数据集:

Babelscape/multinerd

中文

Dataset Card for MultiNERD dataset

Description

  • Summary: In a nutshell, MultiNERD is the first language-agnostic methodology for automatically creating multilingual, multi-genre and fine-grained annotations for Named Entity Recognition and Entity Disambiguation . Specifically, it can be seen an extension of the combination of two prior works from our research group that are WikiNEuRal , from which we took inspiration for the state-of-the-art silver-data creation methodology, and NER4EL , from which we took the fine-grained classes and inspiration for the entity linking part.

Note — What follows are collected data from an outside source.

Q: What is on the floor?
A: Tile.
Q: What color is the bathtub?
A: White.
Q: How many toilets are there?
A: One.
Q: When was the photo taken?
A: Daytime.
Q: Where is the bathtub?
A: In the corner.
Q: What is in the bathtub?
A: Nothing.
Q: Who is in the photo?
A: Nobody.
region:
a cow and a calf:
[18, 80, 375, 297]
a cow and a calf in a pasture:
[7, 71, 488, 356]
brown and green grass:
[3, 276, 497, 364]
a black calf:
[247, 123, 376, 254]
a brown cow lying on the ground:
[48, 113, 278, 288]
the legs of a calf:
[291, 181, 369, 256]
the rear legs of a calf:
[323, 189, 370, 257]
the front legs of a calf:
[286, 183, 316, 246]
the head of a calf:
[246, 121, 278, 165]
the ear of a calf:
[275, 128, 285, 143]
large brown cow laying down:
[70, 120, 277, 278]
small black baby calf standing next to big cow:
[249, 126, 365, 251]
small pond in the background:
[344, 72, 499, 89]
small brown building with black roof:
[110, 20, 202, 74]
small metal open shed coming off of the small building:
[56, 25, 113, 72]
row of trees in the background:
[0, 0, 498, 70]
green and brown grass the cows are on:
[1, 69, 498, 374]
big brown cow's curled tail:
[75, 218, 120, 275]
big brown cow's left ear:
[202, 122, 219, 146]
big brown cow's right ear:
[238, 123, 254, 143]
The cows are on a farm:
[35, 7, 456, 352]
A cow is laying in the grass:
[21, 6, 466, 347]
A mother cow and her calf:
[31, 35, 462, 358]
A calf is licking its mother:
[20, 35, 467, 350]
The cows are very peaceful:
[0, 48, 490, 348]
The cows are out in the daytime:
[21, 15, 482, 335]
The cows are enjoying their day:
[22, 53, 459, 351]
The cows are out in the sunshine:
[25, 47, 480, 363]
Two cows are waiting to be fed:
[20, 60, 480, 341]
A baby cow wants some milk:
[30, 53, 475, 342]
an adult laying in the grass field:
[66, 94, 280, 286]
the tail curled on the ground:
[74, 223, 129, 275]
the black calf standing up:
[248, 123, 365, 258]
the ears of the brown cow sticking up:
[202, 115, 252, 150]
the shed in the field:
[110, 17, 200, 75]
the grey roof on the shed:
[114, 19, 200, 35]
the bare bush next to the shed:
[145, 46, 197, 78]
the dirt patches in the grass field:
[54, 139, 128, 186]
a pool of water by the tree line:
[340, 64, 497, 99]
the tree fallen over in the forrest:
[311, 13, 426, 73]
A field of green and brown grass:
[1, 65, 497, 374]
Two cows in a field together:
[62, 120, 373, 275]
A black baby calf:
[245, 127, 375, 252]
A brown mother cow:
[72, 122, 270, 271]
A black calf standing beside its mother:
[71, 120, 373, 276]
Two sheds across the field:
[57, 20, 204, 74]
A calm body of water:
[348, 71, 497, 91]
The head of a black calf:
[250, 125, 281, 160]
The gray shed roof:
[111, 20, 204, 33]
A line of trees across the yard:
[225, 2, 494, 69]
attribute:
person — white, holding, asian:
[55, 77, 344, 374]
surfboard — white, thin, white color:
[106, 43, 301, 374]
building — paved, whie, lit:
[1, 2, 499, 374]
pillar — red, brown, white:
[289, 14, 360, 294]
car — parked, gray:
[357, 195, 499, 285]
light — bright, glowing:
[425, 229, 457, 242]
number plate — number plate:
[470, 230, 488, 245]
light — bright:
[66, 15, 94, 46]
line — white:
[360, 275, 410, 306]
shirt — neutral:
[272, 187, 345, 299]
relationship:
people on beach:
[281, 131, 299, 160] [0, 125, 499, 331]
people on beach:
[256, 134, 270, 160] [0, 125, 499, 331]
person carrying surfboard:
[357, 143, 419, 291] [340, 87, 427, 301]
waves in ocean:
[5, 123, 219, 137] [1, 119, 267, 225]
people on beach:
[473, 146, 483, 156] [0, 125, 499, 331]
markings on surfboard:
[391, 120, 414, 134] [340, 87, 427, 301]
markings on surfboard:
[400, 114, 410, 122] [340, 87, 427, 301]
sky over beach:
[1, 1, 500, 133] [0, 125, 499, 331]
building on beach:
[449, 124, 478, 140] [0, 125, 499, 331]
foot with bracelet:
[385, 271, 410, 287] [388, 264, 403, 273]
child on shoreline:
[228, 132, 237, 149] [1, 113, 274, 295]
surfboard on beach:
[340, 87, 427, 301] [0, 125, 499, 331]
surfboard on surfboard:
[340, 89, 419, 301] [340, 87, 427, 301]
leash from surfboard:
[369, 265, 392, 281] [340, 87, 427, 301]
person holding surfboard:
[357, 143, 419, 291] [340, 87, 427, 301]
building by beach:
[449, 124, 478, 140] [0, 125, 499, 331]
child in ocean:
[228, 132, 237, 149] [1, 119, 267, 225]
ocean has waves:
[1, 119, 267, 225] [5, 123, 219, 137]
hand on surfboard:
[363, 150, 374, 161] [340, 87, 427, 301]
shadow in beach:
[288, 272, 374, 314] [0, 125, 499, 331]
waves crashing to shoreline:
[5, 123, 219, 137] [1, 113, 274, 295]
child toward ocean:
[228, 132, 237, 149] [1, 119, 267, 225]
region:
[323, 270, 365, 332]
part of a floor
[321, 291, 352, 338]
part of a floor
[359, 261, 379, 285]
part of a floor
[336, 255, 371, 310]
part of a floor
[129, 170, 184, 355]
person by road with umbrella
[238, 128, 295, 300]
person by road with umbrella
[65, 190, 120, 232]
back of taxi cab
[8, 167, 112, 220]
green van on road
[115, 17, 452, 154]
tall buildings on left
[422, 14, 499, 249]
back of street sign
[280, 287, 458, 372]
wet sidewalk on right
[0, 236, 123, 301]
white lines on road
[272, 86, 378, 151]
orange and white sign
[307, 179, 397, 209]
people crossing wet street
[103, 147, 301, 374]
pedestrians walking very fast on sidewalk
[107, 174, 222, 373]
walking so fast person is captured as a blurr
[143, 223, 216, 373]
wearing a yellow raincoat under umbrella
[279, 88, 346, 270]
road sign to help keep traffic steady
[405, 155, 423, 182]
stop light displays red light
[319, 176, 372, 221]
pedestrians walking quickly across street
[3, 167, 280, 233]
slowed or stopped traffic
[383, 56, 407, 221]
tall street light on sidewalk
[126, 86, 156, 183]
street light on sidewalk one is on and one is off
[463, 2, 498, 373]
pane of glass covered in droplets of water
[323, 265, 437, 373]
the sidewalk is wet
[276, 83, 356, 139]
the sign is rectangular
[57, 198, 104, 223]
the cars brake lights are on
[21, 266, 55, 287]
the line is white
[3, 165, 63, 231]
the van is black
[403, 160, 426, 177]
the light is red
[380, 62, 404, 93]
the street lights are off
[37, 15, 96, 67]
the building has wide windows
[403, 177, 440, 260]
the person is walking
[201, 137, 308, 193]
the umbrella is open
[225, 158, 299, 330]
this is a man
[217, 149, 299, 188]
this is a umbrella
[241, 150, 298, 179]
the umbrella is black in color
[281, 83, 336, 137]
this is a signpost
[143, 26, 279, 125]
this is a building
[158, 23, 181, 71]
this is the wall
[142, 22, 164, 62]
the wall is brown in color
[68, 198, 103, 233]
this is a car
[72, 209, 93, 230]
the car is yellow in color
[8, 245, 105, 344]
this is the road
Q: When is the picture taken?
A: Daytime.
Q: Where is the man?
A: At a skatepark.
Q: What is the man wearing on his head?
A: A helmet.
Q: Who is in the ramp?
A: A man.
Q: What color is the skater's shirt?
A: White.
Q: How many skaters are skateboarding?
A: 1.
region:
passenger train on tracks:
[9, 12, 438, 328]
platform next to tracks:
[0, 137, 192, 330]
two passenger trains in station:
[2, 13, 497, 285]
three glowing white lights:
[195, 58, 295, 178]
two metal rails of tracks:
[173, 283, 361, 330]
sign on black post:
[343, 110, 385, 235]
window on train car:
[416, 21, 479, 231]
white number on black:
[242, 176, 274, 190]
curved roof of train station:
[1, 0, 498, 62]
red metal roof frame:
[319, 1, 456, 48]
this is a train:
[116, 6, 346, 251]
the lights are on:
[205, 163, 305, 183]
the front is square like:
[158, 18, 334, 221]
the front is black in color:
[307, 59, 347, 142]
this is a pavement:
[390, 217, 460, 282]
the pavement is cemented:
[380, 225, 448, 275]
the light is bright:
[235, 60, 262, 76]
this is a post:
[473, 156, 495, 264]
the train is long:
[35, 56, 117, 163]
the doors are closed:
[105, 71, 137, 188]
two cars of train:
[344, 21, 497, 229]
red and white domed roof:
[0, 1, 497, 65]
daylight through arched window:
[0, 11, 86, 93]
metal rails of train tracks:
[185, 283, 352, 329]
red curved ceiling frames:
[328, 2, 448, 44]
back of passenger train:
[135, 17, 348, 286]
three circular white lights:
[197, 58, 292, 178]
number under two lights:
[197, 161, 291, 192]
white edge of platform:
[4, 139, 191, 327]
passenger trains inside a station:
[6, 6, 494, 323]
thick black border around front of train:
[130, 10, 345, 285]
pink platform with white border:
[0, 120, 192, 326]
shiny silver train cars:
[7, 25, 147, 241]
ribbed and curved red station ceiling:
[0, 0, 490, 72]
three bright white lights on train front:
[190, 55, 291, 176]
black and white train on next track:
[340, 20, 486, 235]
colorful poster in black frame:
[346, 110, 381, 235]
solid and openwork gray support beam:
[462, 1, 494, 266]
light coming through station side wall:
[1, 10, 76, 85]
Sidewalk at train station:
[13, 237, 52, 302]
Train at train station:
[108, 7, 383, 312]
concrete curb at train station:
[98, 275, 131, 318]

The produced dataset covers: 10 languages (Chinese, Dutch, English, French, German, Italian, Polish, Portuguese, Russian and Spanish), 15 NER categories (Person (PER), Location (LOC), Organization (ORG}), Animal (ANIM), Biological entity (BIO), Celestial Body (CEL), Disease (DIS), Event (EVE), Food (FOOD), Instrument (INST), Media (MEDIA), Plant (PLANT), Mythological entity (MYTH), Time (TIME) and Vehicle (VEHI)), and 2 textual genres ( Wikipedia and WikiNews );
  • Repository: https://github.com/Babelscape/multinerd
  • Paper: https://aclanthology.org/multinerd
  • Point of Contact: tedeschi@babelscape.com

Dataset Structure

The data fields are the same among all splits.

  • tokens : a list of string features.
  • ner_tags : a list of classification labels ( int ).
  • lang : a string feature. Full list of language: Chinese (zh), Dutch (nl), English (en), French (fr), German (de), Italian (it), Polish (pl), Portugues (pt), Russian (ru), Spanish (es).
  • The full tagset with indices is reported below:
{
    "O": 0,
    "B-PER": 1,
    "I-PER": 2,
    "B-ORG": 3,
    "I-ORG": 4,
    "B-LOC": 5,
    "I-LOC": 6,
    "B-ANIM": 7,
    "I-ANIM": 8,
    "B-BIO": 9,
    "I-BIO": 10,
    "B-CEL": 11,
    "I-CEL": 12,
    "B-DIS": 13,
    "I-DIS": 14,
    "B-EVE": 15,
    "I-EVE": 16,
    "B-FOOD": 17,
    "I-FOOD": 18,
    "B-INST": 19,
    "I-INST": 20,
    "B-MEDIA": 21,
    "I-MEDIA": 22,
    "B-MYTH": 23,
    "I-MYTH": 24,
    "B-PLANT": 25,
    "I-PLANT": 26,
    "B-TIME": 27,
    "I-TIME": 28,
    "B-VEHI": 29,
    "I-VEHI": 30,
  }

Additional Information

@inproceedings{tedeschi-navigli-2022-multinerd,
    title = "{M}ulti{NERD}: A Multilingual, Multi-Genre and Fine-Grained Dataset for Named Entity Recognition (and Disambiguation)",
    author = "Tedeschi, Simone  and
      Navigli, Roberto",
    booktitle = "Findings of the Association for Computational Linguistics: NAACL 2022",
    month = jul,
    year = "2022",
    address = "Seattle, United States",
    publisher = "Association for Computational Linguistics",
    url = "https://aclanthology.org/2022.findings-naacl.60",
    doi = "10.18653/v1/2022.findings-naacl.60",
    pages = "801--812",
    abstract = "Named Entity Recognition (NER) is the task of identifying named entities in texts and classifying them through specific semantic categories, a process which is crucial for a wide range of NLP applications. Current datasets for NER focus mainly on coarse-grained entity types, tend to consider a single textual genre and to cover a narrow set of languages, thus limiting the general applicability of NER systems.In this work, we design a new methodology for automatically producing NER annotations, and address the aforementioned limitations by introducing a novel dataset that covers 10 languages, 15 NER categories and 2 textual genres.We also introduce a manually-annotated test set, and extensively evaluate the quality of our novel dataset on both this new test set and standard benchmarks for NER.In addition, in our dataset, we include: i) disambiguation information to enable the development of multilingual entity linking systems, and ii) image URLs to encourage the creation of multimodal systems.We release our dataset at https://github.com/Babelscape/multinerd.",
}
  • Contributions : Thanks to @sted97 for adding this dataset.